TEXTAUSZUG:

Um Projektarbeit nachhaltig und systematisch zu verbessern muss es im Unternehmen eine Stelle geben, die sich für das Thema Projekte und Projektmanagement verantwortlich fühlt. An dieser Stelle fließen die Erkenntnisse aus den Projekten und neue Trends zusammen, um daraus die Zukunft der Projektarbeit zu gestalten. Entscheidend dabei ist, dass die operative Unterstützung der Projekte im Vordergrund steht und nicht Vorgaben und Kontrolle. Dieser Aspekt der Unterstützung kommt in vielen Unternehmen allerdings viel zu kurz. Zu schnell wird eine zentrale Organisationseinheit als Hüter der Methoden und Prozessen ins Leben gerufen ohne dabei für die notwendige operative Bodenhaftung zu sorgen. Die Arbeit dieser Methodenabteilung ähnelt von weitem betrachtet – und näher kommt man mangels operativer Verzahnung nicht – dann oft Hermann Hesses Glasperlenspiel. Solche Elfenbeintürme sind wenig hilfreich, können aber vermieden werden.
Wer regelmäßig viele Projekte durchführt kann und sollte daraus viel lernen. Dazu braucht es eine Stelle im Unternehmen an der Erkenntnisse zusammenfließen, die daraus die Zukunft der Projektarbeit gestaltend beeinflusst und von der Projekte ganz operativ unterstützt werden. Stellt sich die Frage, wie eine Umsetzung dieser Funktion im Unternehmen aussehen könnte und wie sie besser nicht aussehen sollte.
Die einfachste und gängigste Variante der Umsetzung ist eine zentrale Abteilung für das Thema Projektmanagement, Methoden und Prozesse zu schaffen. Die Verantwortung einer solchen Abteilung beschränkt in der Regel auf die normative und strategische Ebene (vgl. St. Galler Managementmodell), also auf Ziele, Vorgaben, Leitlinien, Prozesse und Vorgehensmodelle. Die operative Ebene der Umsetzung dieser Prozesse im Tagesgeschäft ist dann Aufgabe der Abteilungen die Projekte wirklich durchführen. Dieser Bruch zwischen Theorie und Praxis ist aber fatal, weil dadurch keine ausreichende Rückkopplung aus der operativen Anwendung erfolgt und die Bodenhaftung verloren geht.
Praxis ohne Theorie leistet immer noch mehr als Theorie ohne Praxis.

VORLIEGENDE EINTRÄGE:
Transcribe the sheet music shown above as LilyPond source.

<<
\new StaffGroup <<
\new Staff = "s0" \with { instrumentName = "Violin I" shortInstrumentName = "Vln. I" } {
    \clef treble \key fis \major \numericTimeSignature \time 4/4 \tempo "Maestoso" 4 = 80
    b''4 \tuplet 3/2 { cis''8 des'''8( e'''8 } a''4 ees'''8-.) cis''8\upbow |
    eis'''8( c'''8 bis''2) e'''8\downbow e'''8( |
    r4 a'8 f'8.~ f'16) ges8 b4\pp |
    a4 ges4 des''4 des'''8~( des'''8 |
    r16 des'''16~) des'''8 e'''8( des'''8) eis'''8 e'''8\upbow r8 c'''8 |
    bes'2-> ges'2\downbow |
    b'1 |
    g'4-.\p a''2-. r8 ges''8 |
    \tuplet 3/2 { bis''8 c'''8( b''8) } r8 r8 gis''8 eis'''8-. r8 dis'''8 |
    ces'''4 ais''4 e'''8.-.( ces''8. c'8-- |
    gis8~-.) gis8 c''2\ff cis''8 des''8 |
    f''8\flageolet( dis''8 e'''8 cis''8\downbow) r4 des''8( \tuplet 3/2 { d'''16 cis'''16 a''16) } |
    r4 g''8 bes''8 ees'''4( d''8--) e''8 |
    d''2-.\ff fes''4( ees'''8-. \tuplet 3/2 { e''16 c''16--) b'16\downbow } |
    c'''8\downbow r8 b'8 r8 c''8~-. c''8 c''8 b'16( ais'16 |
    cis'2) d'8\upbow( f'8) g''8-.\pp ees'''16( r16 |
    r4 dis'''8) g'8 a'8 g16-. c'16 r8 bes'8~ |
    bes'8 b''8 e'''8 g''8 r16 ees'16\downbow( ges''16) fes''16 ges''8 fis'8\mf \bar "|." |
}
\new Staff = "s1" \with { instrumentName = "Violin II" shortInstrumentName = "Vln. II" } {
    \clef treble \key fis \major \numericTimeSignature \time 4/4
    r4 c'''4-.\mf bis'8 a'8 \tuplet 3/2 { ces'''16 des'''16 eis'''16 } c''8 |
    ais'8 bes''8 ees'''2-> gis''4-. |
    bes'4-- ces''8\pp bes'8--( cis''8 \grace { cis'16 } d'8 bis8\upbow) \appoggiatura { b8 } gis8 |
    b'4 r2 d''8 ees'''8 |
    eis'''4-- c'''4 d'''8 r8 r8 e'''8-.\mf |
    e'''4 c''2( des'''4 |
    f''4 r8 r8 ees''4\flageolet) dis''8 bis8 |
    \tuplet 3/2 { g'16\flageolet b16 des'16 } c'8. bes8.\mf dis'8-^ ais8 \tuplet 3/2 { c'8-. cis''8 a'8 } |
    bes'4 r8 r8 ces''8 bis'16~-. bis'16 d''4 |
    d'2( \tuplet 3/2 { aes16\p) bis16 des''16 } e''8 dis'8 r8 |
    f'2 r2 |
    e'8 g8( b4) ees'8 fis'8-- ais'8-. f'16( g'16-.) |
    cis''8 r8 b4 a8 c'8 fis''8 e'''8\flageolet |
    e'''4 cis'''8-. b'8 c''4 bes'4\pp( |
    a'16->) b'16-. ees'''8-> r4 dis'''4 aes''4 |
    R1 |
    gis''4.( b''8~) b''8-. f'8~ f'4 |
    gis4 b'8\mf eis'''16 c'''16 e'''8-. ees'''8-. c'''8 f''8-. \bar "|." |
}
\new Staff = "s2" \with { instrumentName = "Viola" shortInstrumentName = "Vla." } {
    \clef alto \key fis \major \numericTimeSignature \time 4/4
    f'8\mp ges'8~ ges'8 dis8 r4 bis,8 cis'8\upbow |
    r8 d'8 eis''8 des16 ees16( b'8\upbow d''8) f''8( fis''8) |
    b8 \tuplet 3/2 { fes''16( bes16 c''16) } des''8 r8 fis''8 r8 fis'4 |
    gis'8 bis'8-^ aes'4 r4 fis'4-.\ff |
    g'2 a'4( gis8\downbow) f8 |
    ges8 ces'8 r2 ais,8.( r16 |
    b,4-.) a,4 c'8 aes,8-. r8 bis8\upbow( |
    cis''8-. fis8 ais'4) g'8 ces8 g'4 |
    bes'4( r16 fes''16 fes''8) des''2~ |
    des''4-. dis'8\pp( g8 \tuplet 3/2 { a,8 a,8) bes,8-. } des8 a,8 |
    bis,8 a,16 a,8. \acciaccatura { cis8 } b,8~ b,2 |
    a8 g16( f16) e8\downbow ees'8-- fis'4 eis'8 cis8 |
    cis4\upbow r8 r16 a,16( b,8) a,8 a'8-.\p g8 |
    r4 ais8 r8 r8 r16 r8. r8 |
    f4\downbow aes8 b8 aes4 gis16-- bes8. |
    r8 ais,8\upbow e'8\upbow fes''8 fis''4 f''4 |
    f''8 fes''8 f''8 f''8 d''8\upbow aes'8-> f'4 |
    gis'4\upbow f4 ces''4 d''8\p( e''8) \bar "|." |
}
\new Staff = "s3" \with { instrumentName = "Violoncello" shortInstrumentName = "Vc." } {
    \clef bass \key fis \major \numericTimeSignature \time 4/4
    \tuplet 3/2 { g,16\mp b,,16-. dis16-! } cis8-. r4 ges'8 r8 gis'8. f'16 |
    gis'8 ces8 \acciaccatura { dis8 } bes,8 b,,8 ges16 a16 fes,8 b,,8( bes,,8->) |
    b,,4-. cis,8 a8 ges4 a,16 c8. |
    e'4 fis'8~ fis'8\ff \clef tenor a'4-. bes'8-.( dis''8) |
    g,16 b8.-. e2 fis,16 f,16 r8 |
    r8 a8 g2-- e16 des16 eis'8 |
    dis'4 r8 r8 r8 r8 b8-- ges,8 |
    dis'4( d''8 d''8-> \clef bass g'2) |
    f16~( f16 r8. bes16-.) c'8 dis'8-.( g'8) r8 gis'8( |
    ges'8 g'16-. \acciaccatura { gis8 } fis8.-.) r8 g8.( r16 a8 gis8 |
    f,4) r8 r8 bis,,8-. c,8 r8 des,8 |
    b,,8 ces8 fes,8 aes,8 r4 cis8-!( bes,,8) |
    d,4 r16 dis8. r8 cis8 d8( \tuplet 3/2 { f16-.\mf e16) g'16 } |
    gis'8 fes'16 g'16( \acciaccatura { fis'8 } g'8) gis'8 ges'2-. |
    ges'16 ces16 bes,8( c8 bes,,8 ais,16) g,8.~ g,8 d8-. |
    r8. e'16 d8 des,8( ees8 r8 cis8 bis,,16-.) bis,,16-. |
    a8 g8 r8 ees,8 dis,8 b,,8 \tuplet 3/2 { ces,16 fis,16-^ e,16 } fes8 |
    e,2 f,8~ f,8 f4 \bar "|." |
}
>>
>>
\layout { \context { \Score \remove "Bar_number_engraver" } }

AUFGABEN:
(a) Beantworte zum Text über Projektarbeit diese Fragen:
(i) Was soll bei der zuständigen Stelle im Vordergrund stehen und was nicht?
(ii) Mit welchem Werk von Hermann Hesse wird die Arbeit der Methodenabteilung verglichen?
(iii) Was leistet laut dem letzten Satz mehr als Theorie ohne Praxis?
(b) Schreib aus dem Text über Projektarbeit wortgetreu ab, was von „Wer regelmäßig viele“ bis einschließlich „nicht aussehen sollte.“ steht.
(c) Führe den Text über Projektarbeit im Anschluss an seinen letzten Satz weiter.

LÖSUNGEN:
(a)
(i) Im Vordergrund soll die operative Unterstützung der Projekte stehen, nicht Vorgaben und Kontrolle.
(ii) Mit dem „Glasperlenspiel“.
(iii) Praxis ohne Theorie.

(b)
Wer regelmäßig viele Projekte durchführt kann und sollte daraus viel lernen. Dazu braucht es eine Stelle im Unternehmen an der Erkenntnisse zusammenfließen, die daraus die Zukunft der Projektarbeit gestaltend beeinflusst und von der Projekte ganz operativ unterstützt werden. Stellt sich die Frage, wie eine Umsetzung dieser Funktion im Unternehmen aussehen könnte und wie sie besser nicht aussehen sollte.

(c)
Qunitillian
Diese Lücke zwischen Theorie und Praxis lässt sich leicht schließen indem diese zentrale Abteilung für Projektmanagement auch operative Aufgaben in Projekten übernimmt. Ziel ist es eben nicht nur Vorgaben zu machen, sondern den Projekten ganz konkret bei der Umsetzung zu helfen und quasi nebenbei Probleme an vorderster Front zu erkennen. Bei dieser Unterstützung sind der Phantasie keine Grenzen gesetzt, naheliegend wären aber Hilfe bei der Projektinitialisierung, Coaching und Mentoring von unerfahrenen Projektleitern oder auch Neuausrichtung in der Krise.
In theory there is no difference between theory and practice. In practice there is.
Yogi Berra
Dennoch haben solche Methodenabteilungen immer eine gewisse Tendenz zum Elfenbeinturm zu werden, einfach weil genau die Arbeit an den Methoden der Wesenskern dieser Abteilungen ist und letztlich der Grund für ihre Existenz. Besser wäre es demnach eine solche Organisationseinheit zu vermeiden und trotzdem die nötigen Funktionen des Erkennens von Defiziten und Chancen, des Gestaltens der Projektarbeit und schließlich der Unterstützung der Projekte zu gewährleisten. Denkbar wäre hier ein Netzwerk von erfahrenen Projektleitern, die sich für eine gewisse Zeit aus dem operativen Geschäft zurücknehmen, um auf der normativen und strategischen Ebene zu arbeiten und die operative Ebene nur noch unterstützen. Diese Arbeit muss dann aber auch entsprechend gewürdigt werden und für die Projektleiter eine Ehre sein.
2 Kommentare
Hallo Marcus,
wieder mal treffend beschrieben.
Ob man diese Stelle offiziell plaziert (PMO, PM-Beauftragter) oder informell pflegt (etwa über einen engagierten PL, der das nebenher und aus eigenem Interesse betreibt) scheint mir da fast nebensächlich.
Wichtiger ist es hier, das Bewußtsein zu schaffen, daß Projektarbeit sich vom normalen Tagesgeschäft zum Teil erheblich unterscheidet. Vor allem interne Projekte, die die Leute temporär aus der Linie holen, verändern das Arbeitsumfeld schon mal deutlich.
In reinen Projektorganisationen ist das dagegen kein großes Problem.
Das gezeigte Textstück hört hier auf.